Schließlich, so das externe Urteil, ist für einen Erstversicherer mit geringer Kapitalausstattung und hohen Risiken, die Absicherung der Geschäftsbeziehung mit dem Rückversicherer von herausragender Bedeutung.
Von der Element vertretenden Anwaltskanzlei Höcker wollte DAS INVESTMENT auf Nachfrage heute wissen, warum mit dem Ausfall des Rückversicherers in der Riskobewertung wie beschrieben umgegangen worden ist. Antwort: „Aufgrund der laufenden Prozesse wird unsere Mandantin derzeit keine weiteren Detailfragen beantworten. Zu gegebener Zeit wird unsere Mandantin eine Stellungnahme abgeben.“
Branchenexperte glaubt nicht an unvorhersehbares Ereignis
Zuvor gab Element an, vom Vorgang der Kündigung völlig überrascht worden zu sein. Somit scheidet eine ordentliche Kündigung mit den üblichen Fristen von drei bis sechs Monaten bei solchen Verträgen de facto aus. Doch falls es eine außerordentliche Kündigung war, wäre das ein Indiz für massive Pflichtverletzungen seitens des Erstversicherers, wie sich ein Experte gegenüber DAS INVESTMENT äußert.

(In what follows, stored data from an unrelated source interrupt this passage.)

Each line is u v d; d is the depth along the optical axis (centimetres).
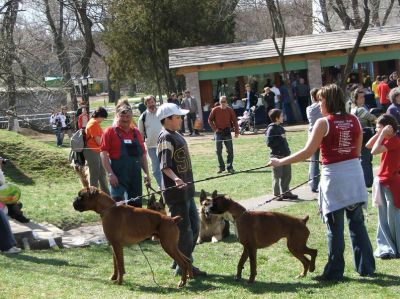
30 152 1727
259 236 718
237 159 1994
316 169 1318
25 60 1634
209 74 3081
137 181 888
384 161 807
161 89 4312
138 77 4025
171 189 735
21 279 721
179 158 742
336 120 674
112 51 4038
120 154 872
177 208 739
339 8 3888
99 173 1197
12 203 963
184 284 714
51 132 3281
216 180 1627
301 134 2505
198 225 777
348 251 862
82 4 1870
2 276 734
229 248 957
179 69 3084
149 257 895
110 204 720
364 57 3080
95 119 1195
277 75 3136
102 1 1916
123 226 713
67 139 3066
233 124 1748
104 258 887
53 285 698
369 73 3144
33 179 1631
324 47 3045
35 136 3109
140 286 715
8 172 1642
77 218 1169
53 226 1083
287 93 3025
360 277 714
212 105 3112
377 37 3105
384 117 795
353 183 677
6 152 1711
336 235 698
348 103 1688
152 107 1277
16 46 1619
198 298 656
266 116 3014
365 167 1238
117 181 869
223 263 848
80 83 2291
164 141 736
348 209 691
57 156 1733
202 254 916
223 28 3972
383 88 2520
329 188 681
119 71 3997
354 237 714
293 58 3072
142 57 3925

Der Branchenkenner, der sich den SFCR-Bericht genau angeschaut hat, gibt an, dass es nach seiner Erfahrung in einem solchen Fall im Vorfeld zu Gesprächen oder zumindest zu Mahnungen seitens des Rückversicherers gekommen sein müsste. „So etwas kann nicht vom Himmel fallen“, sagt er.
Folgt man seiner Annahme, dass die Beendigung der Zusammenarbeit durch den Rückversicherer in Wahrheit ein längerer Prozess war, dann sind das keine guten Nachrichten für das Unternehmen. Denn dann hätte Element bereits Zeit gehabt, einen neuen Rückversicherer zu finden und hatte offenbar keinen Erfolg.
Bei der Risikoexposition des Portfolios und dem Assekuradeurs-Geschäftsmodell, das die Einflussmöglichkeiten des Rückversicherers zum Beispiel auf die Annahme- und Schadenpolitik begrenzt, dürfte das für das Insurtech aber ohnehin schwierig werden.
Drei Wochen vor Bafin-Entscheid noch eine Personaloffensive
Mit der Geschäftsgrundlage von Element steht demnächst wohl auch die Zukunft der Mitarbeiter auf dem Spiel. Hier hat es bereits erste Kollateralschäden gegeben. DAS INVESTMENT liegt mittlerweile die Kündigung eines Mitarbeiters vor, der erst Ende November 2024 seinen Arbeitsvertrag bei Element unterschrieben hat, aber sein neues Arbeitsverhältnis noch gar nicht angetreten ist. Nach seinen Aussagen und auch der Antwort der Rechtsanwaltskanzlei, die Element vertritt und von „Neueinstellungen“ sprach, könnten noch mehr Personen betroffen sein.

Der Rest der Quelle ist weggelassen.